A wry smirk twists her lips as her hands, which had been steadying her swaying body, let go of the sill, let go of her lifeline, and she falls, disappearing in a flash of brown, muddy brown that darkens the gold of the room even further.
He reaches the windowsill a moment after and maybe it's just the breeze, but he swears that he hears her whispered words in the same tone as his when he first saw her true desperation.
"You don't even know my fucking name, do you, Yukimura Seiichi?"
Suicide.
He hates people who suicide.
What gives them the right to take the easy way out?
Cowards, the whole lot of them. Those who are strong will stand up over and over again, no matter how many times they fall, and face life. No matter how hard it is. No matter the torture they go through.
Cowards, the people who kill themselves in order to find an escape.
That's what he thought.
But as he stares down at her body from her far too dark and lonely (more lonely than ever, if that's even possible), he realizes that he's wrong.
For the first time since the Nationals, Yukimura Seiichi, the Child of God, has realized that he's wrong.
He. Is. Wrong.
Because it's not the cowards who kill themselves.
His stomach churns as he watches a nurse wheeling a patient in a wheelchair turn the corner and see her body. From the thirteenth floor, the drop from her windowsill is fatal.
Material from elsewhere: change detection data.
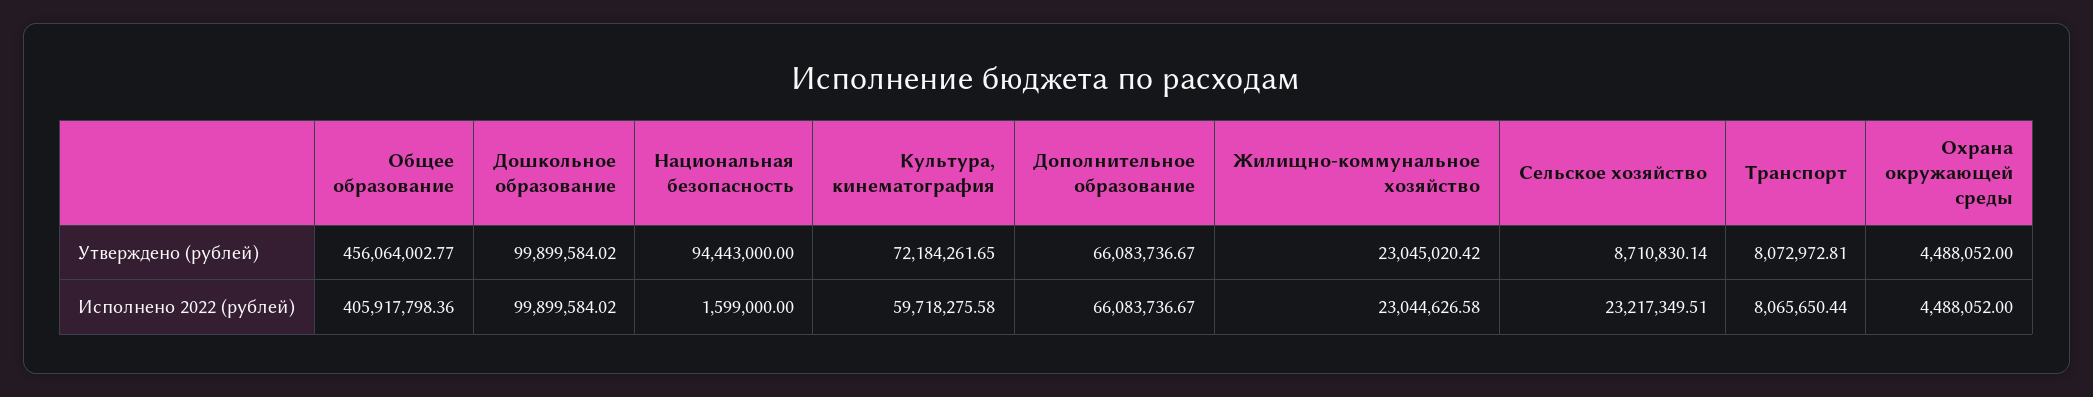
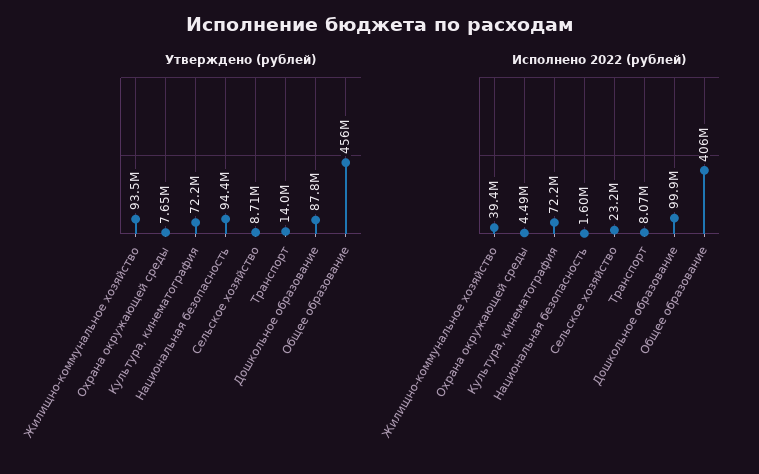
  {
    "Утверждено (рублей)": {
      "Общее образование": 456064002.77,
-     "Дошкольное образование": 99899584.02,
+     "Дошкольное образование": 87800000,
      "Национальная безопасность": 94443000,
      "Культура, кинематография": 72184261.65,
-     "Дополнительное образование": 66083736.67,
-     "Жилищно-коммунальное хозяйство": 23045020.42,
+     "Жилищно-коммунальное хозяйство": 93500000,
      "Сельское хозяйство": 8710830.14,
-     "Транспорт": 8072972.81,
+     "Транспорт": 14000000,
-     "Охрана окружающей среды": 4488052
+     "Охрана окружающей среды": 7650000
    },
    "Исполнено 2022 (рублей)": {
      "Общее образование": 405917798.36,
      "Дошкольное образование": 99899584.02,
      "Национальная безопасность": 1599000,
-     "Культура, кинематография": 59718275.58,
+     "Культура, кинематография": 72200000,
-     "Дополнительное образование": 66083736.67,
-     "Жилищно-коммунальное хозяйство": 23044626.58,
+     "Жилищно-коммунальное хозяйство": 39400000,
      "Сельское хозяйство": 23217349.51,
      "Транспорт": 8065650.44,
      "Охрана окружающей среды": 4488052
    }
  }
Her body hit the ground with an impact that even Yukimura could feel. Her face looks up, her lifeless, open eyes seeming to stare directly at him, that wry, cruel smirk from before still curling her lips. He can't see any blood from up here, but he can see the unnatural twisting of her limbs (she landed on her arms, her hips probably shattered from connecting directly with the sidewalk below him), the unnatural stillness of her body, the unnatural frozen state of her chest.
The nurse's piercing scream reaches his ears and Yukimura steps back from the window in shock.
He. Is. Wrong.
Because it's the cowards who stay alive and mock those who were strong enough to hurt not only those around them, but also themselves.
Name: Tsuseki Haruka
Age: 8
Admitted: Jan 13, 2004
Released: April 23, 2011 (deceased)
Family: Tsuseki Meguimi (mother), Matsumoto Leo (father), Matsumoto Erina (sister)
Condition: Dissociative Identity Disorder (DID), mental stunts
Notes: Selectively mute, wrote her thoughts into stories and poetry, only started opening up several months before her death, when the new volunteer, Yukimura Seiichi, began to visit her. One recurring character began to appear-she once called it "Fly." No previous indications of deteriorating mental state
Doctor: Abe Rin
"She really didn't mean anything at all in the end."
-Tsuseki Haruka
And that is a wrap!
Sorry for the abruptness, I wrote this within two days and half the time I was wallowing in sadness and angst and...just puberty, in general.
Ugh.
Anyways, I hope you liked it. I wanted to write a dark Yukimura, and I suppose I kinda did. I wanted to define the condition she had, but the disease I first picked out just didn't fit the way Haruka acted throughout the whole story, and I couldn't find a disease that would bring about the effect I wanted, so I decided to make it "classified."
EDIT: I have now found a disease for Haruka.
If there's a disease you think would suit her, just substitute it in!